Updated throughout the day with quick takes from staff.
Ed. note: Yeah, so this is my bad. Large intended for this to be posted yesterday, but I was too busy not working. They're still relevant and enjoyable today nonetheless.
Another note on the celeb scene at the fight – when Michael Buffer read out the list to the crowd, pretty decent list of famous mofos too, the loudest roar by far was provoked by the presence of Stallone. That surprised me. For myself, they can keep their Rockys and their Axel Foleys and their erstwhile Mr. Agassis. Alexis Arguello was there, and thus it was a royal occasion.
Nicole Scherzinger of The Pussycat Dolls sang the Natty A and let me tell you something – the wackness was thick. Girlfriend had all her bootyliciousness stuffed into an unflattering dress about four sizes too small (a somewhat overweight journalist to my left muttered, “see, what I do is I just wear bigger clothes”) and had her quite possibly man-made cleavage heavily oiled and then proceeded to take about six minutes getting us to the home of the brave. In the meantime, there were histrionics. Fingers were wagged. By the end I didn’t know if I was saluting my country or getting ready to do le freak by the fire on a rug made of panther-fur.
Stevie Forbes coming into “Sweet Dreams Are Made of This” was the ill mcdill. Most righteous choice and a high score for unpredictable style. In contrast, Oscar coming into the mariachi brigade was weak, although his Houston Dynamo-inspired orange-and-black robe was pretty dope on the whole (check it out here).

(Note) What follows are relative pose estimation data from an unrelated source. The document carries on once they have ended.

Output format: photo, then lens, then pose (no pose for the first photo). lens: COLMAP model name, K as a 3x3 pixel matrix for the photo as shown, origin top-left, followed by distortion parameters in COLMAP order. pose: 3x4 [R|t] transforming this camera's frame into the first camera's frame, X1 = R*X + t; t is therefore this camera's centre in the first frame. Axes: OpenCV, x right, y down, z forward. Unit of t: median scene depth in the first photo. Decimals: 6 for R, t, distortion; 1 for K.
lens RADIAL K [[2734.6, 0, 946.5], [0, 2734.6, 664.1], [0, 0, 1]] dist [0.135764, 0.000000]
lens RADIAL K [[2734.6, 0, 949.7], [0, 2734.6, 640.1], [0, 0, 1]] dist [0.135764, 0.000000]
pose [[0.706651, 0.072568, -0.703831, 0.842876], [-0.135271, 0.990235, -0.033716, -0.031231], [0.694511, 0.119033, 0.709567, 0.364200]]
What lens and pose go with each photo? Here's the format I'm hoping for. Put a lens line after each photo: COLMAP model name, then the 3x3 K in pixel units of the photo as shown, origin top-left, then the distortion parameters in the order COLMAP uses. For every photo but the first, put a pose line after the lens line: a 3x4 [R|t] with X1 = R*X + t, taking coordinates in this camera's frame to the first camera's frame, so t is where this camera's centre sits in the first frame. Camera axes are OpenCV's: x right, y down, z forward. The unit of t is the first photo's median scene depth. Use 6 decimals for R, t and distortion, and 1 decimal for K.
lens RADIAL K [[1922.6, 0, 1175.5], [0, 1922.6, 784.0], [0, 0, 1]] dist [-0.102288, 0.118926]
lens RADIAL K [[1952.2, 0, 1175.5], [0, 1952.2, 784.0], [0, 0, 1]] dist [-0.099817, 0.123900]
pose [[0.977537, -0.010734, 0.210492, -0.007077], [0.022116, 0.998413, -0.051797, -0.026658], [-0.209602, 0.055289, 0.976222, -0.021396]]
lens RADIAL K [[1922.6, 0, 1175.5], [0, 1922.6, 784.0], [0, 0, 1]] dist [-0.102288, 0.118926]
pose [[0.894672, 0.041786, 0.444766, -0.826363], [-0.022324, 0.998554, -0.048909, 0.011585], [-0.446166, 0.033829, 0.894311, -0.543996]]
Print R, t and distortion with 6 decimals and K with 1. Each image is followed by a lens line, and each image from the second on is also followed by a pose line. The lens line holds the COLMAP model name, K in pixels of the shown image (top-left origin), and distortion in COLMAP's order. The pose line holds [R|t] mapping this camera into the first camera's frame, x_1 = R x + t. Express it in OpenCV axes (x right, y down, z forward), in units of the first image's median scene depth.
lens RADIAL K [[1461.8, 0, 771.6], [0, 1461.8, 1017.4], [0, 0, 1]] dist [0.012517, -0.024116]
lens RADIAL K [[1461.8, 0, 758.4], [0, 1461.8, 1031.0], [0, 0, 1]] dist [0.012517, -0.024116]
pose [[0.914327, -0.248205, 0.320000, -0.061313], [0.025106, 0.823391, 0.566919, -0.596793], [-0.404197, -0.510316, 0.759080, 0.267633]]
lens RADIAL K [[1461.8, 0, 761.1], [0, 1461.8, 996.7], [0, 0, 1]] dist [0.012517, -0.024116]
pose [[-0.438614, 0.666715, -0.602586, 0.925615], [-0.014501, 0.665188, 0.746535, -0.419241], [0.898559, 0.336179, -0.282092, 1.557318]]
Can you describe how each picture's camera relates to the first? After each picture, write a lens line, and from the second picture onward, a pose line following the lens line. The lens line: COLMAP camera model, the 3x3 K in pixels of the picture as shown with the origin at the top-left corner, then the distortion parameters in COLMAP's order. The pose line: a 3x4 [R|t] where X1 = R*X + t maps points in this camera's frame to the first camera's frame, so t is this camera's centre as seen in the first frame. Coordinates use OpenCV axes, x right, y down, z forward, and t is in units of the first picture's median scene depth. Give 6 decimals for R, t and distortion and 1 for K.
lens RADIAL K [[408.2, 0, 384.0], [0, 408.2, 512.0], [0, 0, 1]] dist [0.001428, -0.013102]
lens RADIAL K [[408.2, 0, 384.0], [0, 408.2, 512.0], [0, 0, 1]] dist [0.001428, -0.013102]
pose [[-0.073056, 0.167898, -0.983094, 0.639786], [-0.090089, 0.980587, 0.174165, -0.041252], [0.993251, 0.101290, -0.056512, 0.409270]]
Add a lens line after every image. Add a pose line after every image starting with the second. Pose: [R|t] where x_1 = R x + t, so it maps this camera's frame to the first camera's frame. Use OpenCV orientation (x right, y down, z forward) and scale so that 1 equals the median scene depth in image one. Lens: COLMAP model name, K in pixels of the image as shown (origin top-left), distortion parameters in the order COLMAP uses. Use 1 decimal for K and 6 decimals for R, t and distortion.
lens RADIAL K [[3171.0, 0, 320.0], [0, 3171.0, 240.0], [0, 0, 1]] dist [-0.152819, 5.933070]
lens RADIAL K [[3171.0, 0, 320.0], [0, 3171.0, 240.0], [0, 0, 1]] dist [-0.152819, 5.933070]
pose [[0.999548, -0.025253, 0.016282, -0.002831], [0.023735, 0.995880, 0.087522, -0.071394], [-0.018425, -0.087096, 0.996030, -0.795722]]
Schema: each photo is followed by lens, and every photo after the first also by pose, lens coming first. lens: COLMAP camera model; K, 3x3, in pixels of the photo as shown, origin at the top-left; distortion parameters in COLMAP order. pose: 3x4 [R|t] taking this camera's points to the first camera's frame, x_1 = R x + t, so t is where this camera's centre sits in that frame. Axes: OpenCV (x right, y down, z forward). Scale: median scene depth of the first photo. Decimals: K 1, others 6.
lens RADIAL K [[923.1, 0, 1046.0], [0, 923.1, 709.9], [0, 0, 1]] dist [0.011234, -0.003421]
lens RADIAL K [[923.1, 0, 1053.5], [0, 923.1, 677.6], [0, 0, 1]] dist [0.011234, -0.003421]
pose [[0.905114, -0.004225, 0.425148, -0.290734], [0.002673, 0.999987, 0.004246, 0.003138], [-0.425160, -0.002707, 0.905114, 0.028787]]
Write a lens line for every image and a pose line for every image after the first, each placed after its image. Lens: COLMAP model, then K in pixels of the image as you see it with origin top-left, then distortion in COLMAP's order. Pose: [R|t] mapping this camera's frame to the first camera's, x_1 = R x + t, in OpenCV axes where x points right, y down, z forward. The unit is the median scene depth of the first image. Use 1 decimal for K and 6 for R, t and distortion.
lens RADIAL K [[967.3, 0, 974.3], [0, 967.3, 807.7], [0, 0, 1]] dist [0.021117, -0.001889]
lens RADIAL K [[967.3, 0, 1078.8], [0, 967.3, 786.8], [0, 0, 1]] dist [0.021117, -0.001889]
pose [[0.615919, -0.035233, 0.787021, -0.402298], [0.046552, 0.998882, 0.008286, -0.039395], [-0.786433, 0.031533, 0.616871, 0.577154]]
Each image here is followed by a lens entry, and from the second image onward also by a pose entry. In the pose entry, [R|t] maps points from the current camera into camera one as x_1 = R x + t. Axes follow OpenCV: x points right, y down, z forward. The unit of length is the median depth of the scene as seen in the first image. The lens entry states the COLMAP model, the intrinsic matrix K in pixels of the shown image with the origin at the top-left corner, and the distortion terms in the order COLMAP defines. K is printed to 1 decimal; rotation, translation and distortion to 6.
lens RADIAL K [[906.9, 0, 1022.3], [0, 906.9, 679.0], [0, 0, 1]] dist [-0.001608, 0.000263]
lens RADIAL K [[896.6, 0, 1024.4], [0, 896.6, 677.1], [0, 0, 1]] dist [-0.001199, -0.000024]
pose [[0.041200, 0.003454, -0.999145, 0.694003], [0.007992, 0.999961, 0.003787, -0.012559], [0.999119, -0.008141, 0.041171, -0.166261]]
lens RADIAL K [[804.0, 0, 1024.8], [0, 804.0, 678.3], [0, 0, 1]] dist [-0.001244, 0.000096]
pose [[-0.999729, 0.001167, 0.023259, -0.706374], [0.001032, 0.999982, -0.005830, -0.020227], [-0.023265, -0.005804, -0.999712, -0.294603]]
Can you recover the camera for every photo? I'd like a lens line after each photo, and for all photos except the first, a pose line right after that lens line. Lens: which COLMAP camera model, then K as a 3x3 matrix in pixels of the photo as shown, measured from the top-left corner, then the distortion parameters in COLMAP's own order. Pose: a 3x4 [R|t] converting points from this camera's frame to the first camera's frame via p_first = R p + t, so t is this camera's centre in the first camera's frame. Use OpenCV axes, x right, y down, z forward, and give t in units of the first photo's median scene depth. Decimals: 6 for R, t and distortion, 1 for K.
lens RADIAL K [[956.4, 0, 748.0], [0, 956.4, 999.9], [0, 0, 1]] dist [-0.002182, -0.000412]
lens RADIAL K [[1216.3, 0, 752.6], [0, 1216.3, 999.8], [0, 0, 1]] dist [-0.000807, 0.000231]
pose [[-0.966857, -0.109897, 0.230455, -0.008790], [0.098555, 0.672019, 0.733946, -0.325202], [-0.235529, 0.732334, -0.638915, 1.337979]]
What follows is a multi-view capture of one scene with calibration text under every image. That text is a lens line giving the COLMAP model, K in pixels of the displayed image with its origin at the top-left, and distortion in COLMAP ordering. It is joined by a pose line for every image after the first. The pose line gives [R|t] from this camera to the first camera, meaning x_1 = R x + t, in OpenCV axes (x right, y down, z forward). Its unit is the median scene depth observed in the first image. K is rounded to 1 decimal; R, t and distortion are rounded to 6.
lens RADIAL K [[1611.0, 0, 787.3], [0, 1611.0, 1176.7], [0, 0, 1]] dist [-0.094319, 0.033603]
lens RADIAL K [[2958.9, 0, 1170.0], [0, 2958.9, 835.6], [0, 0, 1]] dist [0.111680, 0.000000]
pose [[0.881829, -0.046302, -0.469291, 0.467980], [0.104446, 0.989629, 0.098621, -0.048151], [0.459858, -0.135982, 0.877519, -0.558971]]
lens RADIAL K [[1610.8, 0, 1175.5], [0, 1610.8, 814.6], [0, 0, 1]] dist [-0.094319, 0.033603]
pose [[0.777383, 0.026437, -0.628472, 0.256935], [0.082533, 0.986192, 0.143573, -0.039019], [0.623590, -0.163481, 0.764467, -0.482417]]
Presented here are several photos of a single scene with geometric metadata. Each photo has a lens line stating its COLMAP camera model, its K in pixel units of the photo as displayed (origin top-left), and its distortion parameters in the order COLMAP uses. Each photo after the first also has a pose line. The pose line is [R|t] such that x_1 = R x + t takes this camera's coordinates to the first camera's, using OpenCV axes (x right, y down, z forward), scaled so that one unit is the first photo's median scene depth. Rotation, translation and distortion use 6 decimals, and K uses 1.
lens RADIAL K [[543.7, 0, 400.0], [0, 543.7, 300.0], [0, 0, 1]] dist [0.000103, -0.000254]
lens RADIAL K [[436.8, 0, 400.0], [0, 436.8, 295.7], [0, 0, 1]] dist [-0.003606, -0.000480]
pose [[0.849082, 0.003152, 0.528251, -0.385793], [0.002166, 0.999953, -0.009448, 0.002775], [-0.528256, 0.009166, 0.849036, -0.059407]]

But even with shouting distance of East L.A., the guy trying to pull the hardcore Mexican thing is ridiculous. What with his wife and his training camp in San Juan, he’s more Puerto Rican at this point. When they were playing the Mexican national anthem (which was strange in its own right in a fight between two 100% American fighters), someone behind me yelled, “is the Boricuan anthem next?” Exactly.
This post originally appeared on the Sporting Blog. For more, see The Sporting Blog Archives.
Comments
I think Stevie Forbes should have come into the ring with “Why Can’t We Be Friends” – because that shiz was nothing more than a sparring session. All it proved was that Oscar is old and rusty and he let a blown up lightweight go 12 rounds with him. 10 years ago he blows him away or at least wears him out by the 8th round. Oscar does not have that extra “domination” gear to set him apart anymore. He’s a smart talented fighter but I’m so not looking forward to his rematch with Money May. It’s going to be easy money for Money May. I tivo’d the fight so I only saw Nicole Scherzinger’s act in fast forward. Overstuffed dress or not – the girl is fine.